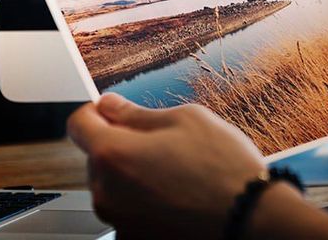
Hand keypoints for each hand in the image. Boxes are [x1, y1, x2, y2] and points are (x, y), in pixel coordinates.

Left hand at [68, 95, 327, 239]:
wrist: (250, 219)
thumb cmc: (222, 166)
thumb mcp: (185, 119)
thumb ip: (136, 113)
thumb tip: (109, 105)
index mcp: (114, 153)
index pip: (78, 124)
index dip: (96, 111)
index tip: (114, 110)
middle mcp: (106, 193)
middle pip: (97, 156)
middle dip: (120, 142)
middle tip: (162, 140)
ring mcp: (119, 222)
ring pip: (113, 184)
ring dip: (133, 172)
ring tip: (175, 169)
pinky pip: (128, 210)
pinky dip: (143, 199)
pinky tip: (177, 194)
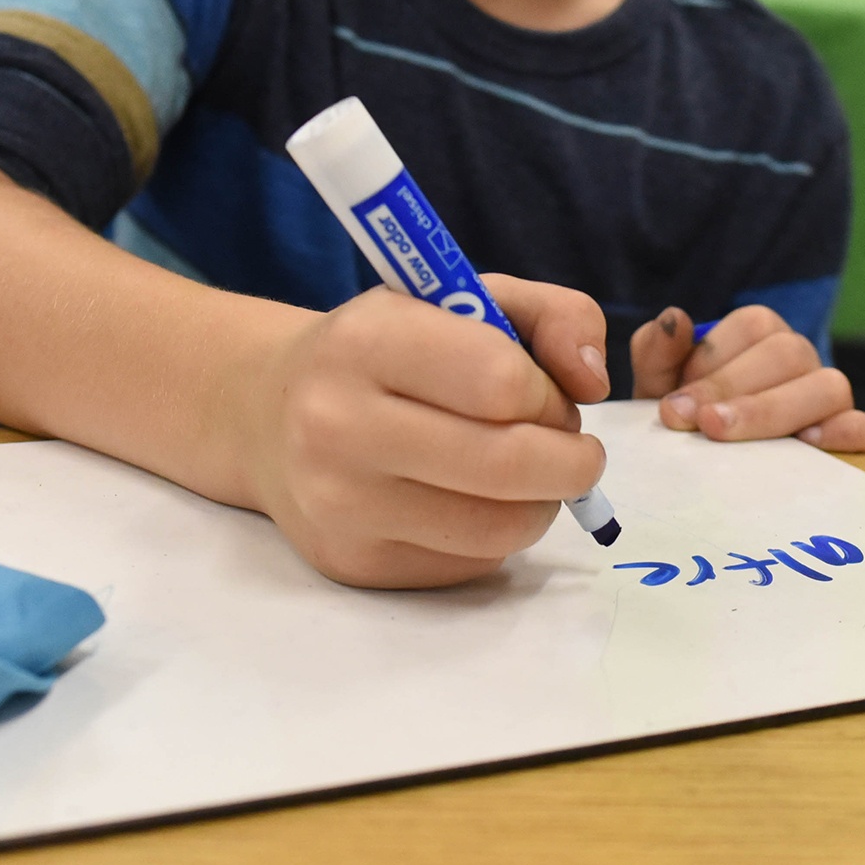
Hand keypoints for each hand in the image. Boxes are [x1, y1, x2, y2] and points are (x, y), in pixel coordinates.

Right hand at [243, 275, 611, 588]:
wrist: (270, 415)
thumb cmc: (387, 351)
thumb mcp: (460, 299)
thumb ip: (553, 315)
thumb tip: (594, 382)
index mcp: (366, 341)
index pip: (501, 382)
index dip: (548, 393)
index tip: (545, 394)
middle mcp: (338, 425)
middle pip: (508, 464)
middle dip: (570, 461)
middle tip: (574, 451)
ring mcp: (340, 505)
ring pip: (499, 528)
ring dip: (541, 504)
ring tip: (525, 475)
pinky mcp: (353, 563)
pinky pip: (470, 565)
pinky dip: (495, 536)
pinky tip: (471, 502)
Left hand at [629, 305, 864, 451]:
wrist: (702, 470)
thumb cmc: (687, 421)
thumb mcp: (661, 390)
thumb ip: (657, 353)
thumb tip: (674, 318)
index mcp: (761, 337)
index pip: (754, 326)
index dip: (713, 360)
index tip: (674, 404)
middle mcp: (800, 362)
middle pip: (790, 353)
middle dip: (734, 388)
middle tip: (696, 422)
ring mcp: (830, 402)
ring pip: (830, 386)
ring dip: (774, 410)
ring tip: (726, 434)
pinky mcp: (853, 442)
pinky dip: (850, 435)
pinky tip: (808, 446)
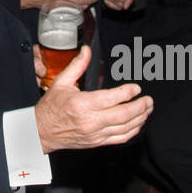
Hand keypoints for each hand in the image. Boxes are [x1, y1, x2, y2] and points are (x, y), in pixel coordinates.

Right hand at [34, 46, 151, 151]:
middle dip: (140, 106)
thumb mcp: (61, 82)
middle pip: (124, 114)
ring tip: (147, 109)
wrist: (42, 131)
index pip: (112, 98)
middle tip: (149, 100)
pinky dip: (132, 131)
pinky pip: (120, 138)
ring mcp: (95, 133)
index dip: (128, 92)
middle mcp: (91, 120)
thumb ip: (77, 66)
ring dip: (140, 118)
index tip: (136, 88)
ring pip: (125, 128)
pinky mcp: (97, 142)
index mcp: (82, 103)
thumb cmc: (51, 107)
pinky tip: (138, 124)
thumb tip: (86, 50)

▸ **PROBLEM**
Set down exactly the lines from the one that contains "ring mcp: (95, 133)" to the final line above, both included, and nothing more.

▸ **RESULT FOR THIS EXERCISE**
ring mcp: (95, 133)
index dip: (128, 92)
middle mcp: (91, 120)
thumb ip: (77, 66)
ring dip: (140, 118)
index tip: (136, 88)
ring pip: (125, 128)
pinky mcp: (97, 142)
index mcp: (82, 103)
thumb cmc: (51, 107)
pinky tip: (138, 124)
thumb tip: (86, 50)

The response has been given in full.